"Well, old man, I'm glad you like it. Take it back with you when you go on leave and give it to your wife."

"Er—" sighed Aurelle, "thank you, mon capitaine; it's really very kind of you. Only—you'll think me no end of a fool—you see, if it is to be for my wife, I'd like you to touch up the profile just a little. Of course you understand."

And Beltara, who was a decent fellow, adorned his friend's face with the Grecian nose and the small mouth which the gods had denied him.

CHAPTER II
DIPLOMACY

"We are not foreigners; we are English; it is you that are foreigners."—An English Lady Abroad.

When Dr.

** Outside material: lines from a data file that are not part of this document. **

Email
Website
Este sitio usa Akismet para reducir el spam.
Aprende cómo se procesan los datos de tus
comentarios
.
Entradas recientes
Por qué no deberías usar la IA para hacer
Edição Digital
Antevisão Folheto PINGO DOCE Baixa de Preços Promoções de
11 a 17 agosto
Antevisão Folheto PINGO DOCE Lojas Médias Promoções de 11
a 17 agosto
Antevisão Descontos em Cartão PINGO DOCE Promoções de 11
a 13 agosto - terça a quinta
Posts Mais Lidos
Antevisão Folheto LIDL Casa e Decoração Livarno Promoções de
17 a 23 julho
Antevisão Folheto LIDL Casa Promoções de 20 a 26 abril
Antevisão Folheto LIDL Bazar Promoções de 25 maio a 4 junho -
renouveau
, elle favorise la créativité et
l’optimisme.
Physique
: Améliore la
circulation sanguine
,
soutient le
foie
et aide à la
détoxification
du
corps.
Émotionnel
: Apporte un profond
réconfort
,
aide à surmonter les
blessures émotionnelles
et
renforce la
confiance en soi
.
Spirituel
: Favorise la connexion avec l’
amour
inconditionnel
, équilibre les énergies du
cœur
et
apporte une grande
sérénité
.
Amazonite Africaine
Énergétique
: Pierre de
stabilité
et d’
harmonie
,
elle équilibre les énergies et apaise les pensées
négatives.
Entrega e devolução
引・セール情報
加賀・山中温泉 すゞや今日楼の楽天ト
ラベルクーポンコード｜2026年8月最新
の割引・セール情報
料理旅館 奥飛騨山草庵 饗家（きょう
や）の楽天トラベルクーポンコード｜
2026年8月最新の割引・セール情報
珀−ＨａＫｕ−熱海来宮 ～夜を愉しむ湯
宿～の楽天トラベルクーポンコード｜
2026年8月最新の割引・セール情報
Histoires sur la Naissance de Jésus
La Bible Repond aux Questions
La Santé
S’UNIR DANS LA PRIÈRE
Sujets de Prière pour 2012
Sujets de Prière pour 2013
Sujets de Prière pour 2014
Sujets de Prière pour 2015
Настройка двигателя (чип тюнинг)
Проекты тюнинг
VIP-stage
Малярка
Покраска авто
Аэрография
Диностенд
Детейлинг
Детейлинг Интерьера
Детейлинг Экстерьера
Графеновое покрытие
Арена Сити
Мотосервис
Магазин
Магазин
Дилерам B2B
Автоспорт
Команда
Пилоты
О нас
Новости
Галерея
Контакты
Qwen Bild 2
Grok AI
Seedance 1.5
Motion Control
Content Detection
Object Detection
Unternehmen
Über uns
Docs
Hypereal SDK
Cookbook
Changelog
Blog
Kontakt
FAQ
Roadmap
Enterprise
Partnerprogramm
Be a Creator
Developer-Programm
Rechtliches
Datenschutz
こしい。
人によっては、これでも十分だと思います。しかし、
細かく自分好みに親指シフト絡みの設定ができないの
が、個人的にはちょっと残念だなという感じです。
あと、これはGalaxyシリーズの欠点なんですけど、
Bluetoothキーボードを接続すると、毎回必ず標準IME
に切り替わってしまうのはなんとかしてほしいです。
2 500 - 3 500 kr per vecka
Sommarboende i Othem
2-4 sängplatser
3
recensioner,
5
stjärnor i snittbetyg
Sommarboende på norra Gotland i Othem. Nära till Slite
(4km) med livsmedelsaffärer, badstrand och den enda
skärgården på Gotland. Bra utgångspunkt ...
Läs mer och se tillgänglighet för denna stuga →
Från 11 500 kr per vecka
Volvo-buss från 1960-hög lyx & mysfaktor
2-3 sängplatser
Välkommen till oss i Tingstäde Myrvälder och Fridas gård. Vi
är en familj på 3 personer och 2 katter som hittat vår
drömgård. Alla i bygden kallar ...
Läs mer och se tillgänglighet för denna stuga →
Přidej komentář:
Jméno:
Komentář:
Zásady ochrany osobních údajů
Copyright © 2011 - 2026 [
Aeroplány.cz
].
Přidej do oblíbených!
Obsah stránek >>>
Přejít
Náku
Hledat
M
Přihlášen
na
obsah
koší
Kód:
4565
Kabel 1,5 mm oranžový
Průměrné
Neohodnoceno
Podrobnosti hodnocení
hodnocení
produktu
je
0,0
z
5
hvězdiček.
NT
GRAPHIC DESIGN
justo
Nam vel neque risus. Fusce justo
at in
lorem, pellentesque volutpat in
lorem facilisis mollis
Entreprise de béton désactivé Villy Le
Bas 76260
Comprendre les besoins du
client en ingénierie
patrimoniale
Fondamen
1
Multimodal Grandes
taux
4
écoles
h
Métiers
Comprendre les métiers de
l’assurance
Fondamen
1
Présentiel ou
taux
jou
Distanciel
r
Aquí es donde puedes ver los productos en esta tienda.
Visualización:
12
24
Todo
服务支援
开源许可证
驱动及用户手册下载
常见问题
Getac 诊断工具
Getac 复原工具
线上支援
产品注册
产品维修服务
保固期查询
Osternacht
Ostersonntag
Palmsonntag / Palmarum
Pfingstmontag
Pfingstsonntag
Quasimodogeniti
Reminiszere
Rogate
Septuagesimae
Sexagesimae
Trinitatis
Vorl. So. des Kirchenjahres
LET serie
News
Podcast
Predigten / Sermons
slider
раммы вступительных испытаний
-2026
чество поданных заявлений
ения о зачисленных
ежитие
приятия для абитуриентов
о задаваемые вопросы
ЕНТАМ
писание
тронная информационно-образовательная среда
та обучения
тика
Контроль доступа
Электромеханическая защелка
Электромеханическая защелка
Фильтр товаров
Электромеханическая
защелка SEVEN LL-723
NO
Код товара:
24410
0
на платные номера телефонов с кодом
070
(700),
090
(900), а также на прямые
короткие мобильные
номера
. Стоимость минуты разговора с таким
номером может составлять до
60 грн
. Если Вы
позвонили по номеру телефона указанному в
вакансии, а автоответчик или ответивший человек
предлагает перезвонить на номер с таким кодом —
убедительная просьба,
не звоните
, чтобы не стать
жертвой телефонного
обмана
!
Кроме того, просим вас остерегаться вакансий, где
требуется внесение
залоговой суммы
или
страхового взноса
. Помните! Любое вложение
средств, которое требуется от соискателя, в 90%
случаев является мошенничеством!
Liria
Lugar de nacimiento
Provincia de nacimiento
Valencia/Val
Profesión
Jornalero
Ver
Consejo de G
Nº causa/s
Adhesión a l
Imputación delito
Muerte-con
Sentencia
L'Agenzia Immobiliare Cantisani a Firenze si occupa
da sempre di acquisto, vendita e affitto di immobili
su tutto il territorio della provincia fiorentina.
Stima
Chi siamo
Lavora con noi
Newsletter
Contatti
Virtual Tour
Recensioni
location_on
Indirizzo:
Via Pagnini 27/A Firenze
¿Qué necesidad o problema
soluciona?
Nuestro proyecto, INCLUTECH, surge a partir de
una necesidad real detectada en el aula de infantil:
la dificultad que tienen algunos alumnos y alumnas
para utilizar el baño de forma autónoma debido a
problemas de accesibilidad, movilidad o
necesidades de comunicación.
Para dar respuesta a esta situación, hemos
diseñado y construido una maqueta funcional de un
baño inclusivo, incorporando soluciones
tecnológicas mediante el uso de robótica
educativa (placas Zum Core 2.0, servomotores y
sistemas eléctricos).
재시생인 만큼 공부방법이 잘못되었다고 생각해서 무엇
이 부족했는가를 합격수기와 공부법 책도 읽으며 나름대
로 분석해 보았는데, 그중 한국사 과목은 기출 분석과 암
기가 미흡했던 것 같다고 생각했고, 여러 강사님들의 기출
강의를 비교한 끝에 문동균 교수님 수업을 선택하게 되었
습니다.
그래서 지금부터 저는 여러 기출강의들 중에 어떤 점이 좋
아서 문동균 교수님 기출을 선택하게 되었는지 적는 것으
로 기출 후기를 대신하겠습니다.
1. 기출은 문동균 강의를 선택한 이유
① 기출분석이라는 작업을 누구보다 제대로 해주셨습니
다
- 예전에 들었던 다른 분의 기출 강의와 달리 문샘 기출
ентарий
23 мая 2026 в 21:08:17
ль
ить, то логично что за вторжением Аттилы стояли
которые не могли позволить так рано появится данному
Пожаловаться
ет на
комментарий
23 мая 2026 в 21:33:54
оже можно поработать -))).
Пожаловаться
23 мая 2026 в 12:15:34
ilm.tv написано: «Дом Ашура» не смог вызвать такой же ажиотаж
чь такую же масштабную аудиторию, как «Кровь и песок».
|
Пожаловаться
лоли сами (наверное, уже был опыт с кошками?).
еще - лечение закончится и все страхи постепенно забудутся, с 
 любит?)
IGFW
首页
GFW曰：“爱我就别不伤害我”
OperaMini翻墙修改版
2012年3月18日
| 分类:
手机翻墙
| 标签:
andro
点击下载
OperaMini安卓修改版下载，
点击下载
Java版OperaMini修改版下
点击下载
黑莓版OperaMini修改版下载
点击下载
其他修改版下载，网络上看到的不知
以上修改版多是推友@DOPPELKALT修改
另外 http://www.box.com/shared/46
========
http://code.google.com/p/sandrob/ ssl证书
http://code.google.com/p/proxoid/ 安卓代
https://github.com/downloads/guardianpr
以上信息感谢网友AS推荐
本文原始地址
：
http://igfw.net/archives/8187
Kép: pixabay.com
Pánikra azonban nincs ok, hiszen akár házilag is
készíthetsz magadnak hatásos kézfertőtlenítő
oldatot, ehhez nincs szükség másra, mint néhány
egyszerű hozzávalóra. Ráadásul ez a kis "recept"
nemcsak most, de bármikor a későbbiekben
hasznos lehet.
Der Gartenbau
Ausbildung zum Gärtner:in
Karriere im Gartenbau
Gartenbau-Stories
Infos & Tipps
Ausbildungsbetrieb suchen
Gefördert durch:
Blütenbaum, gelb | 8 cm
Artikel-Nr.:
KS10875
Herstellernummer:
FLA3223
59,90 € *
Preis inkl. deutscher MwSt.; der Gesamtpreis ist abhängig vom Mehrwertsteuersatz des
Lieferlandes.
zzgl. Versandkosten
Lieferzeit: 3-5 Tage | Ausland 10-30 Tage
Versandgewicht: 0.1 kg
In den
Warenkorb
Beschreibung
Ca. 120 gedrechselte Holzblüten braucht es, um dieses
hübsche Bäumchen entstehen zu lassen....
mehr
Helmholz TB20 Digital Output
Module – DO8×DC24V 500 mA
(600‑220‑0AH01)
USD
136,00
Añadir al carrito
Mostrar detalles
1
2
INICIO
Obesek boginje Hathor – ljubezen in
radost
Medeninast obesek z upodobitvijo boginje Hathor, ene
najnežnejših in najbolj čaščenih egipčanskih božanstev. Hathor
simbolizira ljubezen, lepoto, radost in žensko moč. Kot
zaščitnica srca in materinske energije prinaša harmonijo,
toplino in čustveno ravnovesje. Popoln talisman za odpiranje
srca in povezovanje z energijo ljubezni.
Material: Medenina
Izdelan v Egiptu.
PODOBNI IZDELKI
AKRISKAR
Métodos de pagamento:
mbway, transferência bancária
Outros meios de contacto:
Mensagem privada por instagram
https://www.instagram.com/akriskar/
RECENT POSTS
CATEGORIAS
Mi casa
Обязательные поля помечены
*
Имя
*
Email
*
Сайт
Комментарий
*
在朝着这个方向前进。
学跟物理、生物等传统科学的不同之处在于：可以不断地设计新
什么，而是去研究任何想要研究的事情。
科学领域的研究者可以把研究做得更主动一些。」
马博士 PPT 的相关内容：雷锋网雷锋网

O'Grady and Aurelle had succeeded, with some difficulty, in obtaining a room from old Madame de Vauclère, Colonel Parker went over to see them and was charmed with the château and the park.

France and England, he said, were the only two countries in which fine gardens were to be found, and he told the story of the American who asked the secret of those well-mown lawns and was answered, "Nothing is simpler: water them for twelve hundred years."

Then he inquired timidly whether he also might not be quartered at the château.

"It wouldn't do very well, sir; Madame is mortally afraid of new-comers, and she has a right, being a widow, to refuse to billet you."

"Aurelle, my boy, do be a good fellow, and go and arrange matters."